Никто из нас не понимал Билли Кида
Я разговаривал с Амелией.
— Термин «самоуничтожение» кажется мне излишне резким. Скорее уж порождение дублей. Можешь понимать это как своеобразную трансплантацию.
— Домье, — сказала она, — все это мне не нравится.
— Чем займутся ложные эго? Крикливые и разнузданные, полные юношеского задора, они будут изводить, убивать, выпихивать и подвергать всяким прочим неприятностям эго исходное, аутентичное, каковое есть не что иное, как омерзительный негодяй, что охотно подтвердит под присягой любой человек, хоть единожды за всю свою жизнь пребывавший в здравом уме и твердой памяти.
— А еще оно танцует, — напомнила Амелия, — Иногда.
— Да, — сказал я, — это не ускользнуло от моего внимания, только не слишком ли дорого приходится платить за джигу-другую? И ты знаешь, в чем состоит главная особенность эго? Оно ненасытно. Ему всегда, ну всегда чего-то надо. Оно невероятно прожорливо. В мире нет сил, способных набить его огромную, огнедышащую пасть. Мне достаточно сослаться на имена Александра Македонского, Бонапарта, Мессалины и Билли Кида.
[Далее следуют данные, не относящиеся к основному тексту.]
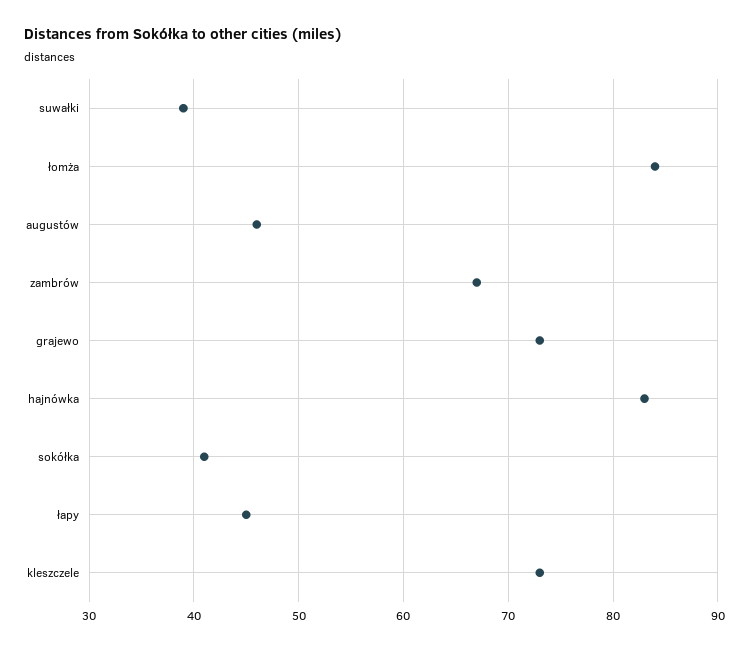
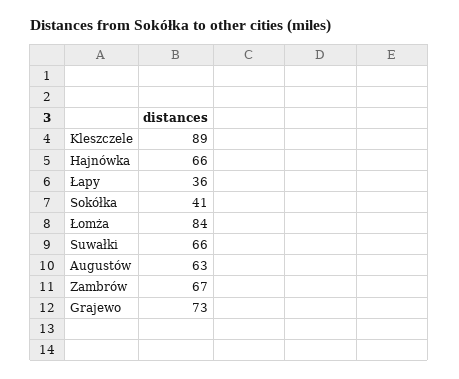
suwałki: 39 -> 66
augustów: 46 -> 63
hajnówka: 83 -> 66
łapy: 45 -> 36
kleszczele: 73 -> 89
— Ты не понимаешь Билли Кида, — проворковала Амелия.
— В то время как дубль, заместитель, принципиально насыщаем. Насыщаемость заранее заложена в его конструкцию.
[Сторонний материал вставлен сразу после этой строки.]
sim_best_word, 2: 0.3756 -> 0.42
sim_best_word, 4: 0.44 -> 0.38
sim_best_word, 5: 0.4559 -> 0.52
— Ты уже делаешь что-нибудь? — спросила она. — Или все это как всегда?
— Один уже запушен в степи и прерии сознания, — отрапортовал я, — и этот Домье добился вполне ощутимых успехов, можешь мне поверить. У него серьезная должность в крупной организации. Он регулярно присылает мне донесения.
— А что он за парень?
— Прекрасный парень, на которого можно положиться, — сказал я, — и он трезво оценивает свои возможности. Никогда не выходит за рамки. Его желания сведены до минимума. Столько, сколько надо для нормального функционирования, и ни граммом больше. Он пользуется всеобщей любовью и уважением.
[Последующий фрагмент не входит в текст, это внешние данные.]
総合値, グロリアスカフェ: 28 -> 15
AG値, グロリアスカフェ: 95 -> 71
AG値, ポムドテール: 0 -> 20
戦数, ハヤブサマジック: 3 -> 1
— Чушь, — сказала Амелия, — Чушь и плешь.
— Ты тоже захочешь себе такого, — сказал я, — когда увидишь, на что они похожи.
— Никто из нас не понимал Билли Кида, — сказала она при прощании.
Длинная фраза,
в которой
прямо у вас на глазах
творится
чудо дублирования
Недремлющим глазом своего разума, который открыт во все времена, включая сюда даже часы сна и сновидений, а к тому же голубоват — в тон покрывала на гостиничных кроватях, а к тому же во все времена имеет в уголках своих тонкие кровавые прожилки и во все времена закупорен весьма приличного качества моноклем, каковой прикреплен посредством длинных тонких черных струящихся лент к шее его разума, так вот, этим, весьма небесполезным, глазом Домье обозрел ситуацию.
Мистер Беллоуз, мистер Хокинс, трэфик, сосиски с чили
Двое мужчин в костюмах для верховой езды стояли посреди равнины, их отношение друг к другу явно указывало на близкое знакомство или сотрудничество. На переднем плане равнины выделялся большой, желтый, продолговатый соляной лизунец, приобретший, благодаря многолетним стараниям овец и прочих солелюбивых животных, причудливые очертания. Две лошади, располагавшиеся в левом верхнем углу ситуации, ни на мгновение не спускали с мужчин своих пугливых лошадиных глаз.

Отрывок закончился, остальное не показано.